> _Description of the task_: Using the records that appear below, write out exactly the lines from the one with "# Final Outputs" through the one with "## Definition of Durable Goods", keeping both end lines.

[Available data]

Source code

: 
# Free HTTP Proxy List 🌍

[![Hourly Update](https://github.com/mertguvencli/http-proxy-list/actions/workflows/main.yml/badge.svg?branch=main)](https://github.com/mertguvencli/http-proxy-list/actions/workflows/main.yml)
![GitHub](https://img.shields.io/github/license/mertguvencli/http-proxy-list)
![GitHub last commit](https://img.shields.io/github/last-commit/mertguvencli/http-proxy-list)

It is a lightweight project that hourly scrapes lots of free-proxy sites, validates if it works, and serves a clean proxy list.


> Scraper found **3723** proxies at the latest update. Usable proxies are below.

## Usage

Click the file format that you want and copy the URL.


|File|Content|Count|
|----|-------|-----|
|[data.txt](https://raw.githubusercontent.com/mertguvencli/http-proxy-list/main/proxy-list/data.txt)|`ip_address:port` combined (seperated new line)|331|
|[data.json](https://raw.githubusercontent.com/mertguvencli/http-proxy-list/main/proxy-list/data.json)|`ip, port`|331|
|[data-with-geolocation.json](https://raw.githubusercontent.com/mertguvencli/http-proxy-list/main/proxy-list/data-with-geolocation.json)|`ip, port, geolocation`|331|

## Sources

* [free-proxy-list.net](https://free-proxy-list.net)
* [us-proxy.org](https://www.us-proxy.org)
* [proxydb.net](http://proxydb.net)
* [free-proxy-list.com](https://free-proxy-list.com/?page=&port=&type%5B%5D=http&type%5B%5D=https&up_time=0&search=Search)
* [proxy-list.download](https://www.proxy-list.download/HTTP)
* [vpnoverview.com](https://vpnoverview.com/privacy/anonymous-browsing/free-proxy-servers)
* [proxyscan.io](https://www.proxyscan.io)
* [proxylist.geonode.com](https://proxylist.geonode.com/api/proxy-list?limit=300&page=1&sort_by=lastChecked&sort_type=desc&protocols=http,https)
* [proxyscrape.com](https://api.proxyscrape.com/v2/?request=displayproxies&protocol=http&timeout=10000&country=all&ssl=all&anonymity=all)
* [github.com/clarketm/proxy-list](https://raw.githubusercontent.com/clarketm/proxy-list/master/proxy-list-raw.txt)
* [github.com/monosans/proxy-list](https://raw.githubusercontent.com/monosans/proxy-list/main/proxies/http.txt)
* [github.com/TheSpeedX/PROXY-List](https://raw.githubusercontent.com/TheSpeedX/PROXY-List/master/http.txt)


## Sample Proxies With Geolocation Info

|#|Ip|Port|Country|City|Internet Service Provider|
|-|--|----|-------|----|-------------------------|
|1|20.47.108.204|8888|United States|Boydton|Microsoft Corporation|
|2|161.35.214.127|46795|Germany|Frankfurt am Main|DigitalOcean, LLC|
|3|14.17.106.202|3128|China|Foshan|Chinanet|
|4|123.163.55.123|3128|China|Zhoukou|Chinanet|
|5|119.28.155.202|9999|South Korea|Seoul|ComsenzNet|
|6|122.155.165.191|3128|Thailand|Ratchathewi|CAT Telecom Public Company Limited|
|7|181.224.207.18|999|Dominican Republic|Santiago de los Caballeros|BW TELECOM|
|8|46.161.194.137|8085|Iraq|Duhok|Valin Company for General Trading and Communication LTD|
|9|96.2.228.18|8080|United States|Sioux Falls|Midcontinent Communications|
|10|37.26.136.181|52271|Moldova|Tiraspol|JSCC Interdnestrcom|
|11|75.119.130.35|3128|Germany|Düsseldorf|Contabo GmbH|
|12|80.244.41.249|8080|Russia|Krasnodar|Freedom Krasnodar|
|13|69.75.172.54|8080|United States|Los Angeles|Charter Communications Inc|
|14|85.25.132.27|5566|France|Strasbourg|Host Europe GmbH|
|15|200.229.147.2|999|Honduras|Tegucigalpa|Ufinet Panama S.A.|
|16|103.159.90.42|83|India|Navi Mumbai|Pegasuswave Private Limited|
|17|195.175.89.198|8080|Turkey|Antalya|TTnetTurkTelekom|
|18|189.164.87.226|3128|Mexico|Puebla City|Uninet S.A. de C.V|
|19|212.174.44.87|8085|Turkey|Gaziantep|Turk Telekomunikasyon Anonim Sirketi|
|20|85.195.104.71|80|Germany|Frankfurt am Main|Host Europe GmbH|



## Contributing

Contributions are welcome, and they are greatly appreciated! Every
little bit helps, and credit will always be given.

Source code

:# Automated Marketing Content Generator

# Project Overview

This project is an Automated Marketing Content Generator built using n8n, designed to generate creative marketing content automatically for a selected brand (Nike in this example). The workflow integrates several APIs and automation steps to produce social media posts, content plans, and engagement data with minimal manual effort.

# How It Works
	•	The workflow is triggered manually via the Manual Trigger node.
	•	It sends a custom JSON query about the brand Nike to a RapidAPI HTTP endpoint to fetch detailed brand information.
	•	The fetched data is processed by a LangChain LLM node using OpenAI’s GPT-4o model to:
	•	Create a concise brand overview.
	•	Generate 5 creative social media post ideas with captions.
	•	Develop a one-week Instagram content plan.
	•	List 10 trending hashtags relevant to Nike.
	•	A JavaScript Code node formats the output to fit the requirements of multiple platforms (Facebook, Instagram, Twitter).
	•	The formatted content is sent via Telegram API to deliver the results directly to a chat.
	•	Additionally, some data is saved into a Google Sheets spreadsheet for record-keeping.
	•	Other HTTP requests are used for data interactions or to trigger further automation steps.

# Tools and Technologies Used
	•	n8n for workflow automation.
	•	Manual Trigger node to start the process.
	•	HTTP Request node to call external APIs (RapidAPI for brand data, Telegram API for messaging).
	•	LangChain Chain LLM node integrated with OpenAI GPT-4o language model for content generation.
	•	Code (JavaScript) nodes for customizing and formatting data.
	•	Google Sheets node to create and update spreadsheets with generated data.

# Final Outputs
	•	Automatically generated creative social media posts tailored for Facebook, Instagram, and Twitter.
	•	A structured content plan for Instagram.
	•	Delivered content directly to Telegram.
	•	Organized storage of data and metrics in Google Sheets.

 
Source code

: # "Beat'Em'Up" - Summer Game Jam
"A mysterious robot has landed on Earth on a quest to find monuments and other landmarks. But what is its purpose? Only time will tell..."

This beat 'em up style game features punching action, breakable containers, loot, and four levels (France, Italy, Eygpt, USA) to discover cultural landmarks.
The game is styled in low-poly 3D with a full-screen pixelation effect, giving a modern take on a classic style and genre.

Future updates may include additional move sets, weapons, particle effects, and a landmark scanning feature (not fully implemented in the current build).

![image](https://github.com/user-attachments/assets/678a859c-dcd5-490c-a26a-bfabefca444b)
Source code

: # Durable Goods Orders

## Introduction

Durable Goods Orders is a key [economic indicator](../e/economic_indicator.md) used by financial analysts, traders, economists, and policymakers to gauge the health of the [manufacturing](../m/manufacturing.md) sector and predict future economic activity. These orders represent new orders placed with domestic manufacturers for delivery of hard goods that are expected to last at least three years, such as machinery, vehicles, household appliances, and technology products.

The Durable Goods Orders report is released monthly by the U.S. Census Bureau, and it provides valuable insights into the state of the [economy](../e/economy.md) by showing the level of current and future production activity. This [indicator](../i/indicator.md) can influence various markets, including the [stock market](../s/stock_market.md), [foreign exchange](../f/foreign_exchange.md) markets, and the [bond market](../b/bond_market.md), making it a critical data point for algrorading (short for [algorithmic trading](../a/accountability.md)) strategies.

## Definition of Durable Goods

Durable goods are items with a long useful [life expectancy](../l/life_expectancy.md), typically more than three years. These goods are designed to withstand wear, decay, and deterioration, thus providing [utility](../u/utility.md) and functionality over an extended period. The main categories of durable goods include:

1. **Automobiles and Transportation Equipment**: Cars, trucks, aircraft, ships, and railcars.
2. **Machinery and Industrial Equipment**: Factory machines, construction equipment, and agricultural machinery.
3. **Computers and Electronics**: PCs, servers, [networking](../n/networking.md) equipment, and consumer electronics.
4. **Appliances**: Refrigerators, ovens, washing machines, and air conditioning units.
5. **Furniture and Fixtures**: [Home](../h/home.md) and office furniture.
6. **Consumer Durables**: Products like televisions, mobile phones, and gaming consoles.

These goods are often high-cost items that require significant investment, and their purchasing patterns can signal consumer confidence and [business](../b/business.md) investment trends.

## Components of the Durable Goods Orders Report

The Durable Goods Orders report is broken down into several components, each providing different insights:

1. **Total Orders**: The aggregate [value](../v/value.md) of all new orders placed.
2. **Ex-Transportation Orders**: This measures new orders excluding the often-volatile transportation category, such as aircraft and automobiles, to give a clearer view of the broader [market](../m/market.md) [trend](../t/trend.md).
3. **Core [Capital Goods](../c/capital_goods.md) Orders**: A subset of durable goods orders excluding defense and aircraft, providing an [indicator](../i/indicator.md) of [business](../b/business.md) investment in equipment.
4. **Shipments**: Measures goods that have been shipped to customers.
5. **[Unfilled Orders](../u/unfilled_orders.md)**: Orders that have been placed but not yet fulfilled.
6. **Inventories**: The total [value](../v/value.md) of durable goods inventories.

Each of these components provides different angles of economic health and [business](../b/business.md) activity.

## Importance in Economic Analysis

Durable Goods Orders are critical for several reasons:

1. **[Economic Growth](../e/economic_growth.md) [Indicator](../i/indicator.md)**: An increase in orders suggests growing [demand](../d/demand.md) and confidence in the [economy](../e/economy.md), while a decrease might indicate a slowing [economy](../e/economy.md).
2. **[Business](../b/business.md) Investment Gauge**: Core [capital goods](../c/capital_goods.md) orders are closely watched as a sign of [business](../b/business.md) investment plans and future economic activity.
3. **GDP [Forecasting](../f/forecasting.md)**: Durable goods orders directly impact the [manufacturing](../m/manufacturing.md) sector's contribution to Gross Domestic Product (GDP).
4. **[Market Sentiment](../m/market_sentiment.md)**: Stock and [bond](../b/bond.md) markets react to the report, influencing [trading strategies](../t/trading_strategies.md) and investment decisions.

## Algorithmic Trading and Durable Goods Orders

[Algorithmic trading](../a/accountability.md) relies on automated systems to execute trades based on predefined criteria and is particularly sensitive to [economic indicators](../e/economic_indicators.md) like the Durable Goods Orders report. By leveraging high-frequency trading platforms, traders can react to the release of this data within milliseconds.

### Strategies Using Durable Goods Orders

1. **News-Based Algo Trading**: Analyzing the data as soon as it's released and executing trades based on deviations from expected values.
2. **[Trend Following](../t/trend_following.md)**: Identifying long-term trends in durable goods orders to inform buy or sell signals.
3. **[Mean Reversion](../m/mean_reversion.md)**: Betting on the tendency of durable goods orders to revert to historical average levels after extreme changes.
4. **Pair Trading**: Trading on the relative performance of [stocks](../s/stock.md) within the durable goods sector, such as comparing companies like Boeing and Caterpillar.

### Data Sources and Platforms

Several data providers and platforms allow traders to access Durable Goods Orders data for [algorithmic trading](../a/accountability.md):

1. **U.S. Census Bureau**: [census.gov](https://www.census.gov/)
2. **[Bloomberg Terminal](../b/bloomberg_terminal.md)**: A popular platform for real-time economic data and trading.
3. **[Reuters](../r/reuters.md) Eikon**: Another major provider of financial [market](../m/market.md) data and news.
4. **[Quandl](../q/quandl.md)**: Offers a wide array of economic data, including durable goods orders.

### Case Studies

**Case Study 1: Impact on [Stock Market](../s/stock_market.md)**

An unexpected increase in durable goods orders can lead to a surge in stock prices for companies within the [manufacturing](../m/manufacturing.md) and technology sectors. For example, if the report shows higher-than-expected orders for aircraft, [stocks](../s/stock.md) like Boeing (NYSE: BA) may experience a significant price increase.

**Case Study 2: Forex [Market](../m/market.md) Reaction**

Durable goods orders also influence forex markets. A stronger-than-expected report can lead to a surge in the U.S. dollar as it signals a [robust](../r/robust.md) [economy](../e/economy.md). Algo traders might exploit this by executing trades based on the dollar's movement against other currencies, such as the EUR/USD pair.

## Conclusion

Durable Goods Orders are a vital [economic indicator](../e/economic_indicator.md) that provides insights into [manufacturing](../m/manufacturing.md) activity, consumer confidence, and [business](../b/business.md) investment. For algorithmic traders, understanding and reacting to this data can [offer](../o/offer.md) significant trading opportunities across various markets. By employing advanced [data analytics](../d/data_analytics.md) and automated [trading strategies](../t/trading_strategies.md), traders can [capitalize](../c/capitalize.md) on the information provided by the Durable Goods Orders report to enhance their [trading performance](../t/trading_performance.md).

[/Available data]

> _Expected output_:
# Final Outputs
	•	Automatically generated creative social media posts tailored for Facebook, Instagram, and Twitter.
	•	A structured content plan for Instagram.
	•	Delivered content directly to Telegram.
	•	Organized storage of data and metrics in Google Sheets.

 
Source code

: # "Beat'Em'Up" - Summer Game Jam
"A mysterious robot has landed on Earth on a quest to find monuments and other landmarks. But what is its purpose? Only time will tell..."

This beat 'em up style game features punching action, breakable containers, loot, and four levels (France, Italy, Eygpt, USA) to discover cultural landmarks.
The game is styled in low-poly 3D with a full-screen pixelation effect, giving a modern take on a classic style and genre.

Future updates may include additional move sets, weapons, particle effects, and a landmark scanning feature (not fully implemented in the current build).

![image](https://github.com/user-attachments/assets/678a859c-dcd5-490c-a26a-bfabefca444b)
Source code

: # Durable Goods Orders

## Introduction

Durable Goods Orders is a key [economic indicator](../e/economic_indicator.md) used by financial analysts, traders, economists, and policymakers to gauge the health of the [manufacturing](../m/manufacturing.md) sector and predict future economic activity. These orders represent new orders placed with domestic manufacturers for delivery of hard goods that are expected to last at least three years, such as machinery, vehicles, household appliances, and technology products.

The Durable Goods Orders report is released monthly by the U.S. Census Bureau, and it provides valuable insights into the state of the [economy](../e/economy.md) by showing the level of current and future production activity. This [indicator](../i/indicator.md) can influence various markets, including the [stock market](../s/stock_market.md), [foreign exchange](../f/foreign_exchange.md) markets, and the [bond market](../b/bond_market.md), making it a critical data point for algrorading (short for [algorithmic trading](../a/accountability.md)) strategies.

## Definition of Durable Goods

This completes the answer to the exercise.